物語でめぐるわが街 『金澤八景』 田山花袋著(『東京近郊一日の行楽』博文館所収)文・協力/金沢図書館
自然主義文学を代表する作家であり、大町桂月らと共に紀行文家とも呼ばれた田山花袋が、大正12年当時、東京から日帰りまたは1〜2泊で旅行できる行楽地の案内書の中で「金澤八景」を紹介しています。
花袋は、金沢は昔はもっと入り江が深く入り込み折れ曲がった形が面白かったろうが、埋め立てのため水が引き、横須賀が軍港になって水雷(海軍水雷学校)が置かれ、魚類も少なくなり、「衰へた」と嘆きます。

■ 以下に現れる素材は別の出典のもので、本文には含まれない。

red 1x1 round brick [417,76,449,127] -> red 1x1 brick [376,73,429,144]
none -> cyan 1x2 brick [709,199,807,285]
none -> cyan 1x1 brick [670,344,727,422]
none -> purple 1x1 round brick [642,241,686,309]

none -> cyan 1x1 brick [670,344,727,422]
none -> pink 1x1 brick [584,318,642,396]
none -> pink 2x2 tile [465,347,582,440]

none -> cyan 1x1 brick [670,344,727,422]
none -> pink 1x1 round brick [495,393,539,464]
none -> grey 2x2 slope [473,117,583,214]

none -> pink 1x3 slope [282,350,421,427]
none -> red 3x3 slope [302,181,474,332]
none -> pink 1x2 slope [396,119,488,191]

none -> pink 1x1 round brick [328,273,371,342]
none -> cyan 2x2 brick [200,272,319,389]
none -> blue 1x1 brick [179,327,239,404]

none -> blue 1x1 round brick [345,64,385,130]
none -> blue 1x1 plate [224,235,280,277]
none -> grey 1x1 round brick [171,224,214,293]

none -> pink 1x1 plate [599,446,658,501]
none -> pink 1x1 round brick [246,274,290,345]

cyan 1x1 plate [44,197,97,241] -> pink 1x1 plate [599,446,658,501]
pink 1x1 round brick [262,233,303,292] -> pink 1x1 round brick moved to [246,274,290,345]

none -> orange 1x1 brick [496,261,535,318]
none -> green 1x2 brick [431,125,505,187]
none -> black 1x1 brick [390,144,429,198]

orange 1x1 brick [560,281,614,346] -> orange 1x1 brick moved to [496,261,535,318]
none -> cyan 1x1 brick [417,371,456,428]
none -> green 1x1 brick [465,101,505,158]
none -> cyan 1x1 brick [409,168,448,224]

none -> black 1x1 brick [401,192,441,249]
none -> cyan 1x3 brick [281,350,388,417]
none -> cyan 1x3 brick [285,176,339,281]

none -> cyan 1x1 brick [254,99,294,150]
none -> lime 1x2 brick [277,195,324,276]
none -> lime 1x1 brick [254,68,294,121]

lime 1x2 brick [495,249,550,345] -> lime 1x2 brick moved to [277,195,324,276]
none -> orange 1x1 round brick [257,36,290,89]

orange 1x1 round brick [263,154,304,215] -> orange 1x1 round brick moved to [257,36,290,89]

称名寺、金沢文庫の址は「見るべきもの」とされ、東屋、千代本は静かに一夜泊まって見たいところだと褒めています。
また、杉田の梅を見物した後、金沢に立ち寄り、千代本で食事をして朝比奈切通しを鎌倉へ抜けるルートを提案し、一日の行楽としては面白いであろうと推薦しています。
*貴重書扱いですので貸出、複写はできません。国会図書館の「近代デジタルコレクション」でWEB公開していますので、インターネットで閲覧可能です。なお近年出版された復刻版(社会思想社)は元版の抄録であり、「金澤八景」は割愛されていますので、ご注意ください。